Am Werke erkennt me den Werkmann (Arbeiter).
la] Indicat artificem res operata suum.

Am Werktag schaffe alle Ding,
Am Sonntag bete, hör und sing!

Am Widerrist erkennt man ein gutes Pferd, am Maul einen guten Esser.
Estland

Am widerwärtigsten sind die kricklichen Beobachter und grilligen Theoristen; ihre Versuche sind kleinlich und kompliziert, ihre Hypothesen abstrus und wunderlich.
Goethe, Maximen und Reflexionen 566

Am Wildfangen ist kein Gewinn.

Am Windeskreuztag (d.i. Jürgenstag) bekam das Pferd seinen Schlüssel in die Hand.
Estland

Am Winterfirsttag (12. März od. 14.1.) wird der Hahn über den Dachfirst geworfen, denn er hat unter dem einen Fuß Körner, unter dem anderen Schnee.
Estland

Am Wissen trägt man nicht schwer.

Am Wohlgebornen übel steht, wenn er der Tugend Weg nicht geht.
la] Bene natis turpe est male vivere.
la] Honeste natis turpe est male vivere.

Am wohlsten fühlt sich ein Brunnenfrosch im Brunnen.
China

Am wünschenswertesten wäre jedoch, dass man die Sprache, wodurch man die Einzelnheiten eines gewissen Kreises bezeichnen will, aus dem Kreise selbst nähme, die einfachste Erscheinung als Grundformel behandelte und die mannigfaltigem von daher ableitete und entwickelte.
Goethe, Entwurf einer Farbenlehre 5. Abt. - 755

Am würdigen Alten in Treue halten, am kräftigen Neuen sich stärken und freuen, wird niemand gereuen.

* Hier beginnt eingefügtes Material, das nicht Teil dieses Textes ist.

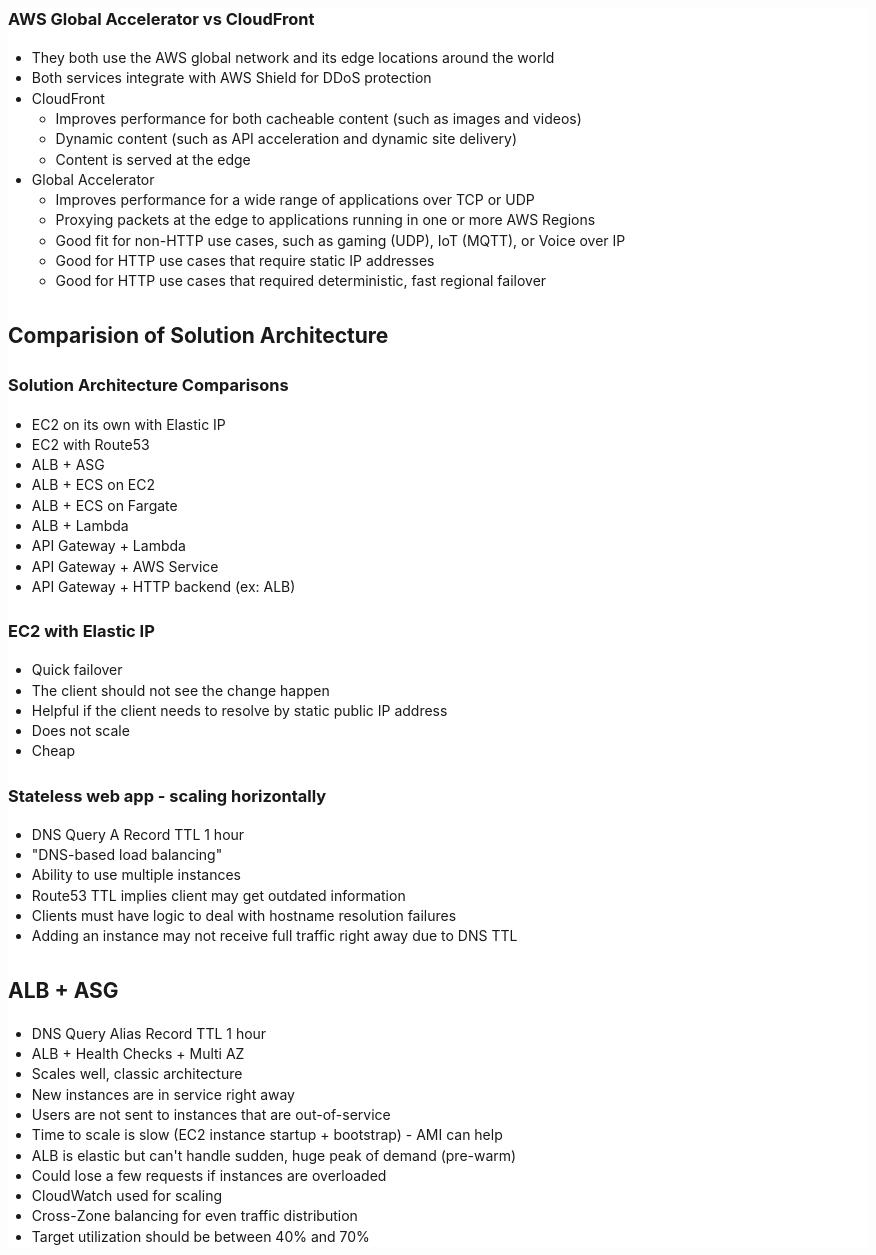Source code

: ### AWS Global Accelerator vs CloudFront

- They both use the AWS global network and its edge locations around the world
- Both services integrate with AWS Shield for DDoS protection
- CloudFront
    - Improves performance for both cacheable content (such as images and videos)
    - Dynamic content (such as API acceleration and dynamic site delivery)
    - Content is served at the edge
- Global Accelerator
    - Improves performance for a wide range of applications over TCP or UDP
    - Proxying packets at the edge to applications running in one or more AWS Regions
    - Good fit for non-HTTP use cases, such as gaming (UDP), IoT (MQTT), or Voice over IP
    - Good for HTTP use cases that require static IP addresses
    - Good for HTTP use cases that required deterministic, fast regional failover

## Comparision of Solution Architecture

### Solution Architecture Comparisons

- EC2 on its own with Elastic IP
- EC2 with Route53
- ALB + ASG
- ALB + ECS on EC2
- ALB + ECS on Fargate
- ALB + Lambda
- API Gateway + Lambda
- API Gateway + AWS Service
- API Gateway + HTTP backend (ex: ALB)

### EC2 with Elastic IP

- Quick failover
- The client should not see the change happen
- Helpful if the client needs to resolve by static public IP address
- Does not scale
- Cheap

### Stateless web app - scaling horizontally

- DNS Query A Record TTL 1 hour
- "DNS-based load balancing"
- Ability to use multiple instances
- Route53 TTL implies client may get outdated information
- Clients must have logic to deal with hostname resolution failures
- Adding an instance may not receive full traffic right away due to DNS TTL

## ALB + ASG

- DNS Query Alias Record TTL 1 hour
- ALB + Health Checks + Multi AZ
- Scales well, classic architecture
- New instances are in service right away
- Users are not sent to instances that are out-of-service
- Time to scale is slow (EC2 instance startup + bootstrap) - AMI can help
- ALB is elastic but can't handle sudden, huge peak of demand (pre-warm)
- Could lose a few requests if instances are overloaded
- CloudWatch used for scaling
- Cross-Zone balancing for even traffic distribution
- Target utilization should be between 40% and 70%
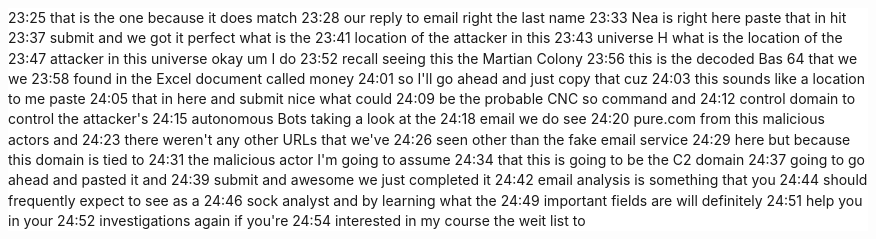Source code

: 23:25
that is the one because it does match
23:28
our reply to email right the last name
23:33
Nea is right here paste that in hit
23:37
submit and we got it perfect what is the
23:41
location of the attacker in this
23:43
universe H what is the location of the
23:47
attacker in this universe okay um I do
23:52
recall seeing this the Martian Colony
23:56
this is the decoded Bas 64 that we we
23:58
found in the Excel document called money
24:01
so I'll go ahead and just copy that cuz
24:03
this sounds like a location to me paste
24:05
that in here and submit nice what could
24:09
be the probable CNC so command and
24:12
control domain to control the attacker's
24:15
autonomous Bots taking a look at the
24:18
email we do see
24:20
pure.com from this malicious actors and
24:23
there weren't any other URLs that we've
24:26
seen other than the fake email service
24:29
here but because this domain is tied to
24:31
the malicious actor I'm going to assume
24:34
that this is going to be the C2 domain
24:37
going to go ahead and pasted it and
24:39
submit and awesome we just completed it
24:42
email analysis is something that you
24:44
should frequently expect to see as a
24:46
sock analyst and by learning what the
24:49
important fields are will definitely
24:51
help you in your
24:52
investigations again if you're
24:54
interested in my course the weit list to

Am zähesten wird verteidigt, was nicht existiert.
Ludwig Marcuse, Argumente und Rezepte

Am Zapfen sparen und am Spundloche wieder herauslaufen lassen, das spart nicht.

Am Zaum erkennt man das Pferd.
pl] Uzda konia, język człowieka, smak potrawę pokazać ma.

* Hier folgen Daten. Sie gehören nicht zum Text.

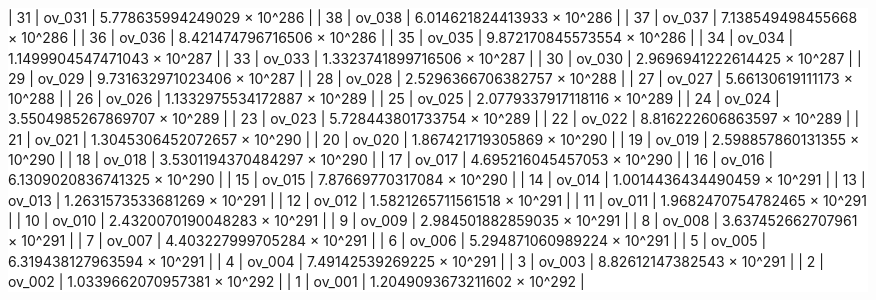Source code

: | 31 | ov_031 | 5.778635994249029 × 10^286 |
| 38 | ov_038 | 6.014621824413933 × 10^286 |
| 37 | ov_037 | 7.138549498455668 × 10^286 |
| 36 | ov_036 | 8.421474796716506 × 10^286 |
| 35 | ov_035 | 9.872170845573554 × 10^286 |
| 34 | ov_034 | 1.1499904547471043 × 10^287 |
| 33 | ov_033 | 1.3323741899716506 × 10^287 |
| 30 | ov_030 | 2.9696941222614425 × 10^287 |
| 29 | ov_029 | 9.731632971023406 × 10^287 |
| 28 | ov_028 | 2.5296366706382757 × 10^288 |
| 27 | ov_027 | 5.66130619111173 × 10^288 |
| 26 | ov_026 | 1.1332975534172887 × 10^289 |
| 25 | ov_025 | 2.0779337917118116 × 10^289 |
| 24 | ov_024 | 3.5504985267869707 × 10^289 |
| 23 | ov_023 | 5.728443801733754 × 10^289 |
| 22 | ov_022 | 8.816222606863597 × 10^289 |
| 21 | ov_021 | 1.3045306452072657 × 10^290 |
| 20 | ov_020 | 1.867421719305869 × 10^290 |
| 19 | ov_019 | 2.598857860131355 × 10^290 |
| 18 | ov_018 | 3.5301194370484297 × 10^290 |
| 17 | ov_017 | 4.695216045457053 × 10^290 |
| 16 | ov_016 | 6.1309020836741325 × 10^290 |
| 15 | ov_015 | 7.87669770317084 × 10^290 |
| 14 | ov_014 | 1.0014436434490459 × 10^291 |
| 13 | ov_013 | 1.2631573533681269 × 10^291 |
| 12 | ov_012 | 1.5821265711561518 × 10^291 |
| 11 | ov_011 | 1.9682470754782465 × 10^291 |
| 10 | ov_010 | 2.4320070190048283 × 10^291 |
| 9 | ov_009 | 2.984501882859035 × 10^291 |
| 8 | ov_008 | 3.637452662707961 × 10^291 |
| 7 | ov_007 | 4.403227999705284 × 10^291 |
| 6 | ov_006 | 5.294871060989224 × 10^291 |
| 5 | ov_005 | 6.319438127963594 × 10^291 |
| 4 | ov_004 | 7.49142539269225 × 10^291 |
| 3 | ov_003 | 8.82612147382543 × 10^291 |
| 2 | ov_002 | 1.0339662070957381 × 10^292 |
| 1 | ov_001 | 1.2049093673211602 × 10^292 |

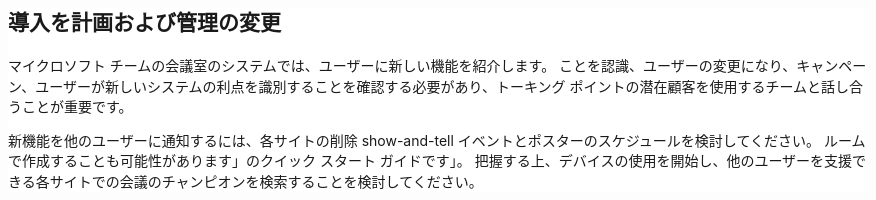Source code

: 
## <a name="plan-for-adoption-and-change-management"></a>導入を計画および管理の変更

マイクロソフト チームの会議室のシステムでは、ユーザーに新しい機能を紹介します。 ことを認識、ユーザーの変更になり、キャンペーン、ユーザーが新しいシステムの利点を識別することを確認する必要があり、トーキング ポイントの潜在顧客を使用するチームと話し合うことが重要です。 

新機能を他のユーザーに通知するには、各サイトの削除 show-and-tell イベントとポスターのスケジュールを検討してください。 ルームで作成することも可能性があります」のクイック スタート ガイドです」。 把握する上、デバイスの使用を開始し、他のユーザーを支援できる各サイトでの会議のチャンピオンを検索することを検討してください。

Am zehnten Januar Sonnenschein
Bringt viel Korn und Wein.

Am Zeichen erkennt man die Warenballen, und an den Reden die bösen Zungen.
fr] Aux marques l'on connoit les bâles, et au parler les langues males.

Am Zeiger kann man sehen, ob die Uhr verrückt ist.
i] Vom Antlitz und äußern Betragen ist leicht ein Schluss auf den innern Menschen zu machen.

Am Zeiger kann man sehen, wie spät es (o. was an der Zeit) ist.

Am zweiten Weihnachtstag (26.12.) wird der Tag um einen Hahnenschritt länger.